How Many People Share Your Internet Connection?

By April 9, 2018The Latest
How Many People Share Your Fiber Internet Connection?

Back in the early days of the internet, your online signal had to travel over a phone line.  These lines used technology nearly a century old even at that point, and while you could hear the other person on the line reasonably well the audio quality was noticeably bad.  If it didn’t feel that way at the time, it’s only because people had no alternatives.  A connection that thin could only carry so much online information, and if you wanted anyone to call you while you were online you had to get a second phone line.

Then there came cable internet, and speeds leaped forward thanks to cable’s ability to carry multiple signals at the same time and send a lot of information with each signal.  One of cable’s big selling points was the fact that you could hook up multiple TVs and set each one to a different channel without any sort of interference or signal loss, and once cable internet caught on you could also be online and on the phone even as your kids watched their favorite show in the next room.

However, while cable was much better than phone connections in all sorts of ways, people eventually started running up against the limits of its bandwidth.  Cable uses what’s known as a shared connection, which means that neighborhood areas, apartment buildings, and office complexes all get a set amount of bandwidth that all of them have to share.

Monitoring systems try to keep this connection as fair as possible, moving bandwidth to the people using it and away from homes where everyone’s at work or school.  However, during peak hours you’ll often notice your download and streaming speeds throttle down or drop in quality since everyone is trying to watch online videos or stream music at the same time.  It wasn’t a big problem at first, but it happens more and more these days since demand for bandwidth is growing beyond the limits of cable connections.

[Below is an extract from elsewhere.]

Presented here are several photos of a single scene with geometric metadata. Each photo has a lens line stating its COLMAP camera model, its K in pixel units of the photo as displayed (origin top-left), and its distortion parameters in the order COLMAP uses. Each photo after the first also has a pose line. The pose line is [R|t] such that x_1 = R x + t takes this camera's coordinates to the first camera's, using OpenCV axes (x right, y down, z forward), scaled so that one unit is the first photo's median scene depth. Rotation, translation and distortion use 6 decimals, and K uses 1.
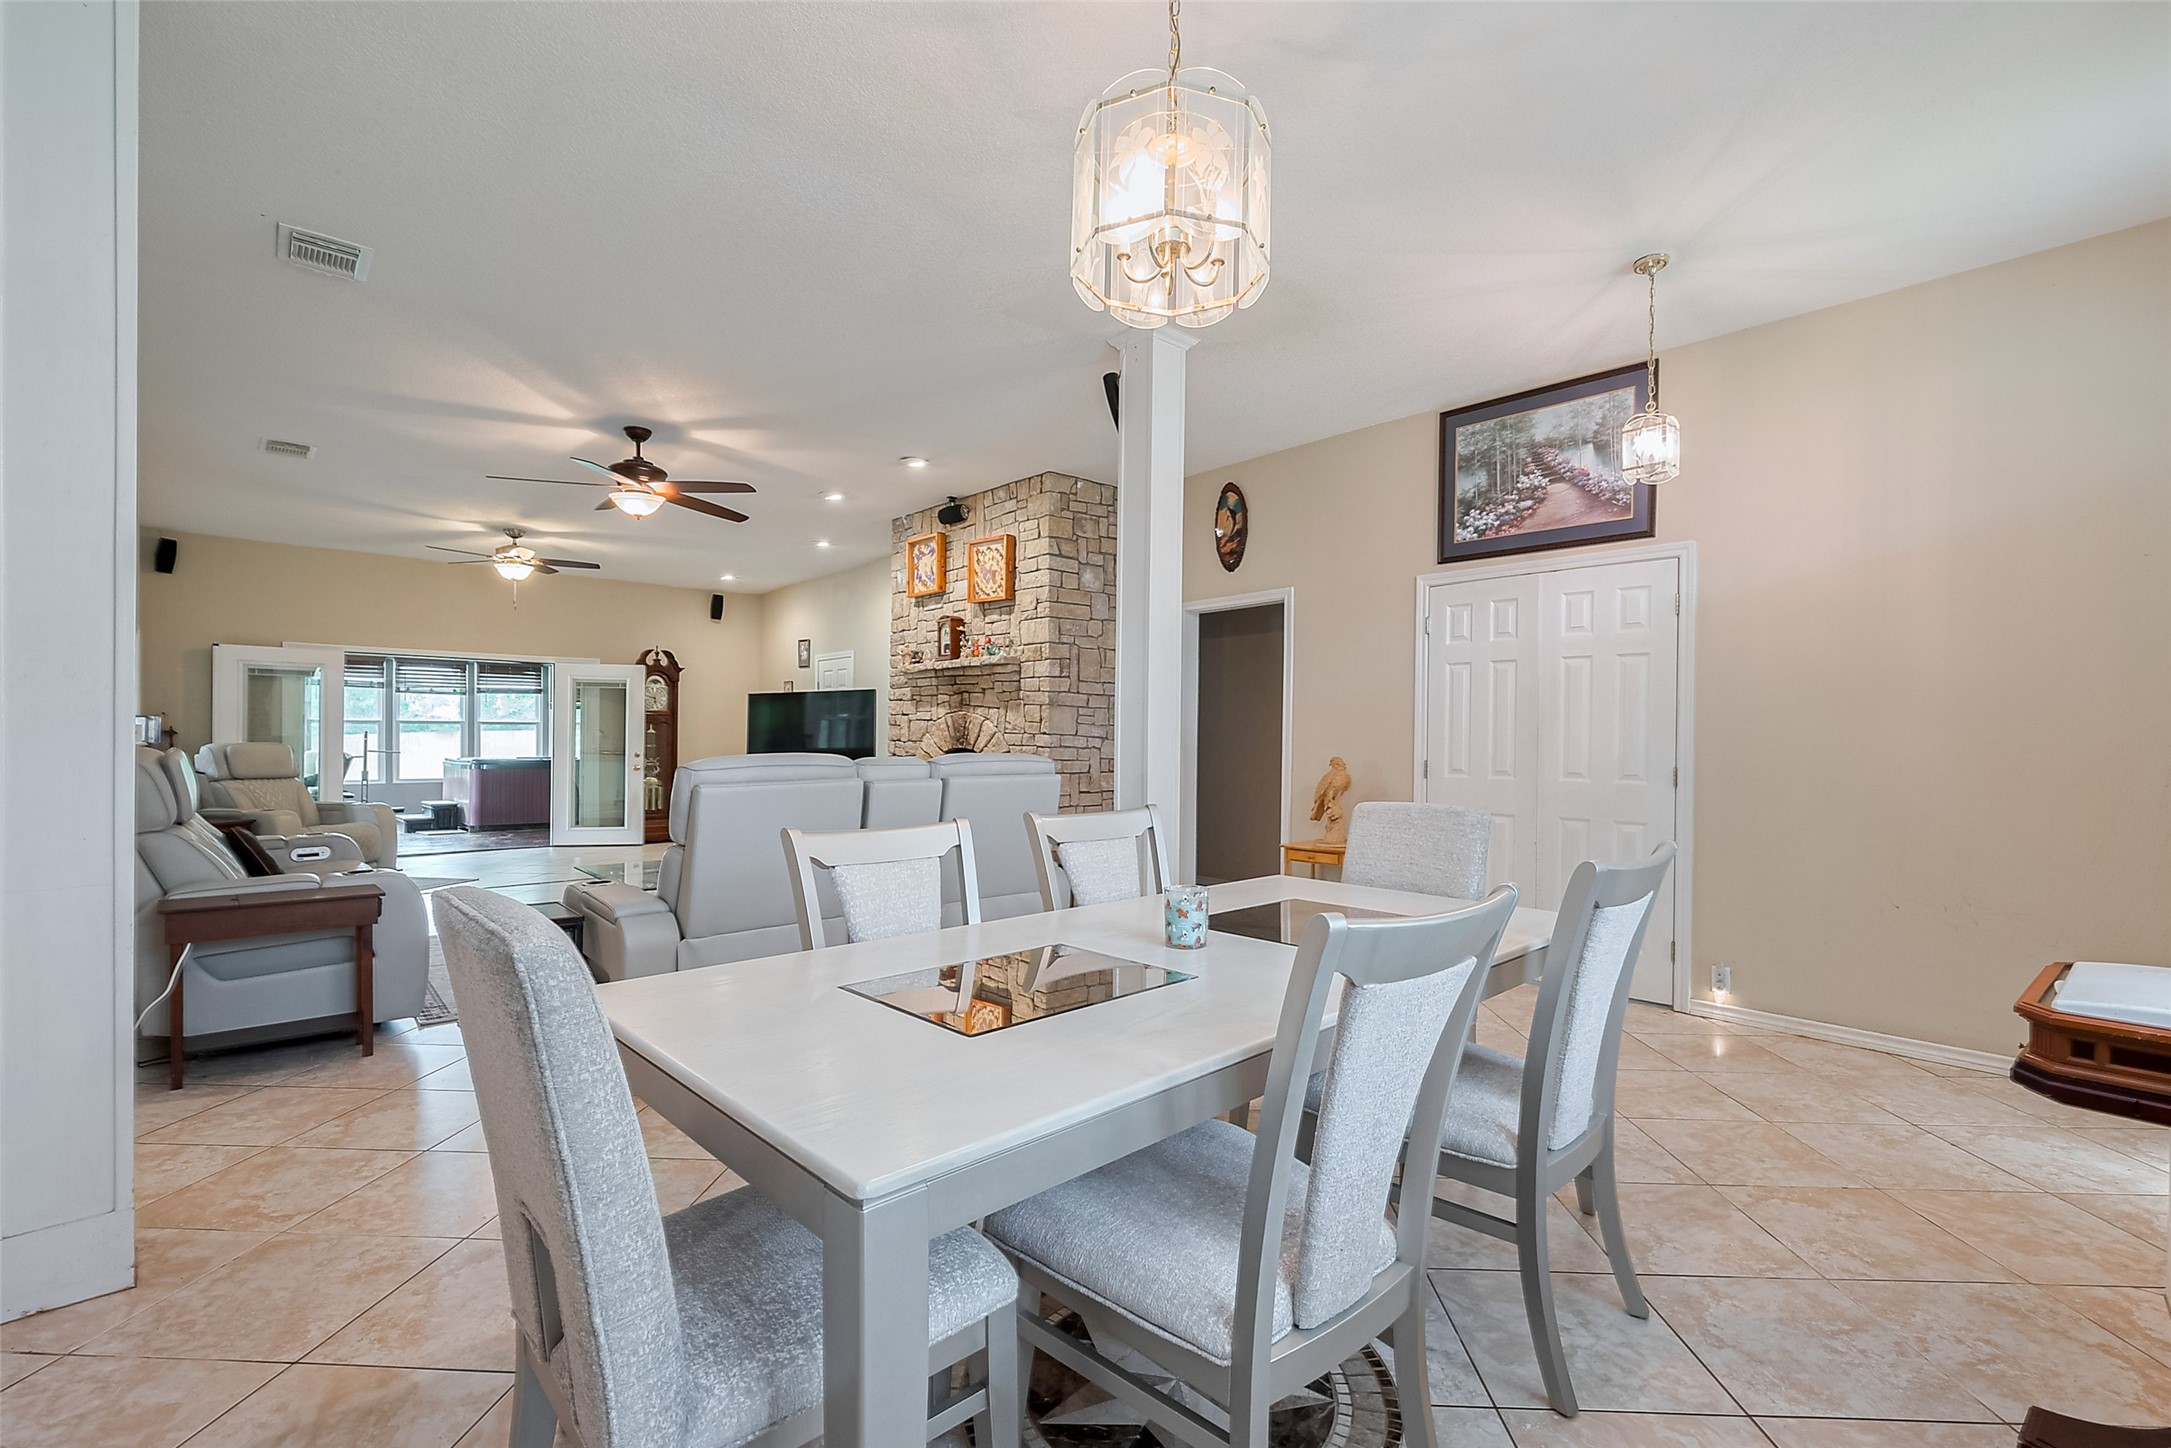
lens RADIAL K [[936.9, 0, 1092.0], [0, 936.9, 733.0], [0, 0, 1]] dist [-0.002046, -0.000260]
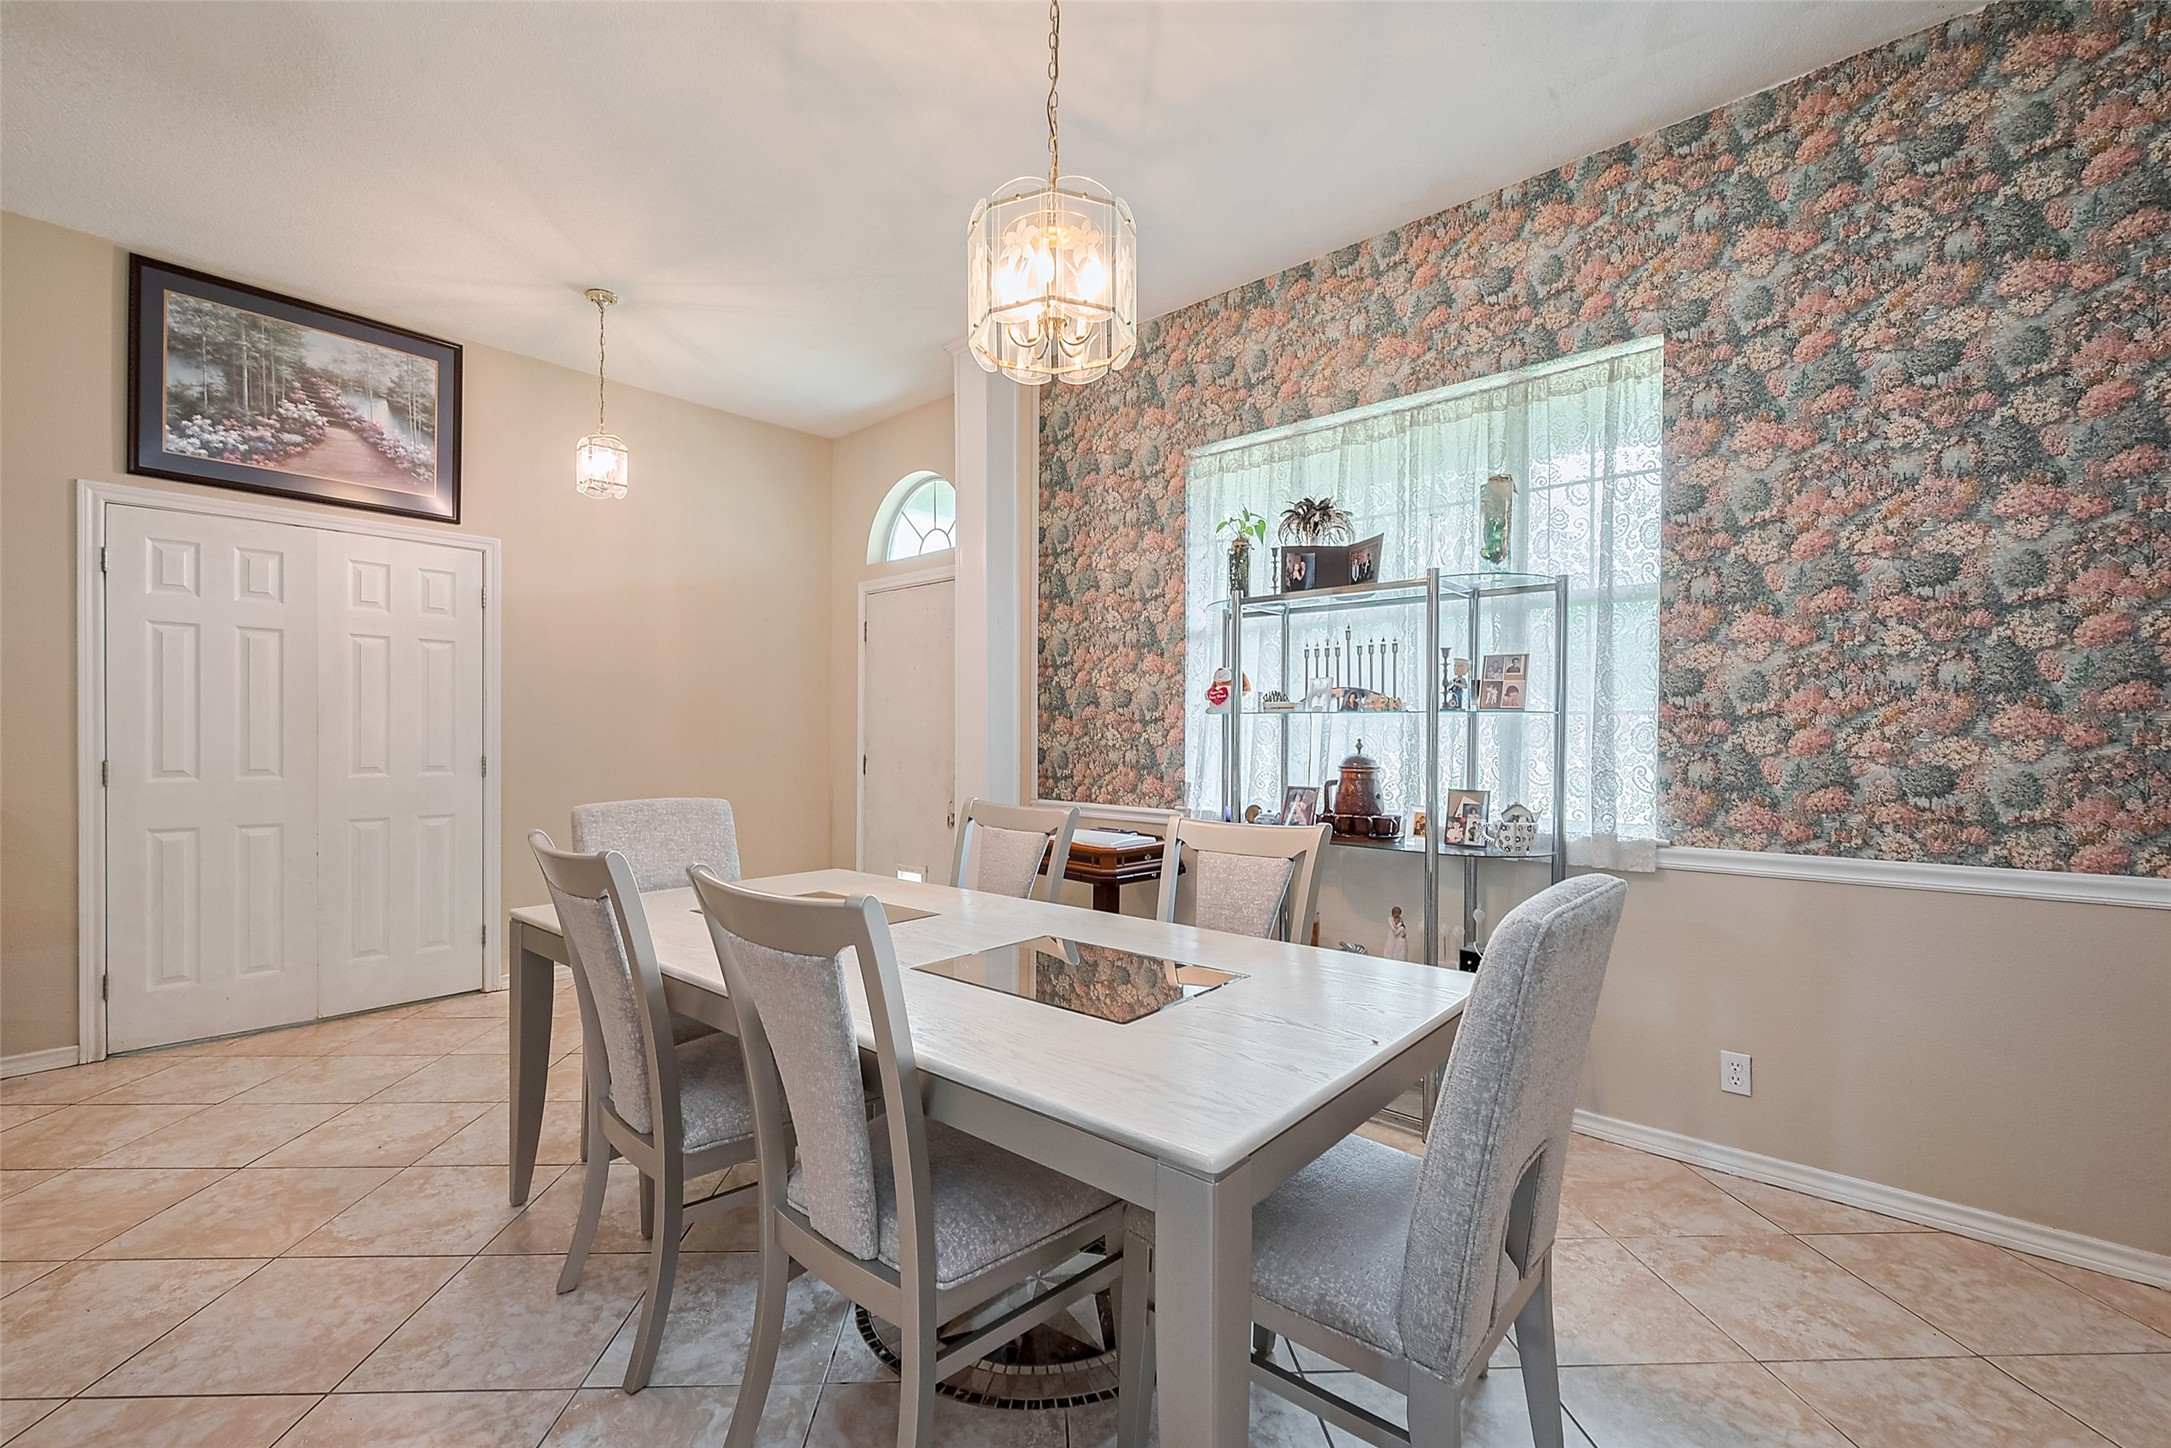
lens RADIAL K [[936.9, 0, 1085.9], [0, 936.9, 731.8], [0, 0, 1]] dist [-0.002046, -0.000260]
pose [[-0.098198, -0.007923, 0.995135, -0.388350], [-0.011571, 0.999910, 0.006819, -0.003809], [-0.995100, -0.010845, -0.098281, 0.373614]]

That’s one reason why more homeowners and property managers are switching to fiber internet connections.  Optic fiber internet gives users gigabit speeds, and even a slower connection plan offers hundreds of megabits per second.  On top of that, you can get a dedicated connection with fiber internet, which means the full gigabit will be yours to use as much or as little as you like no matter how crowded the neighborhood gets and no matter how busy the peak hours are.  If your business demands a solid and constant online connection, you should demand a dedicated fiber connection.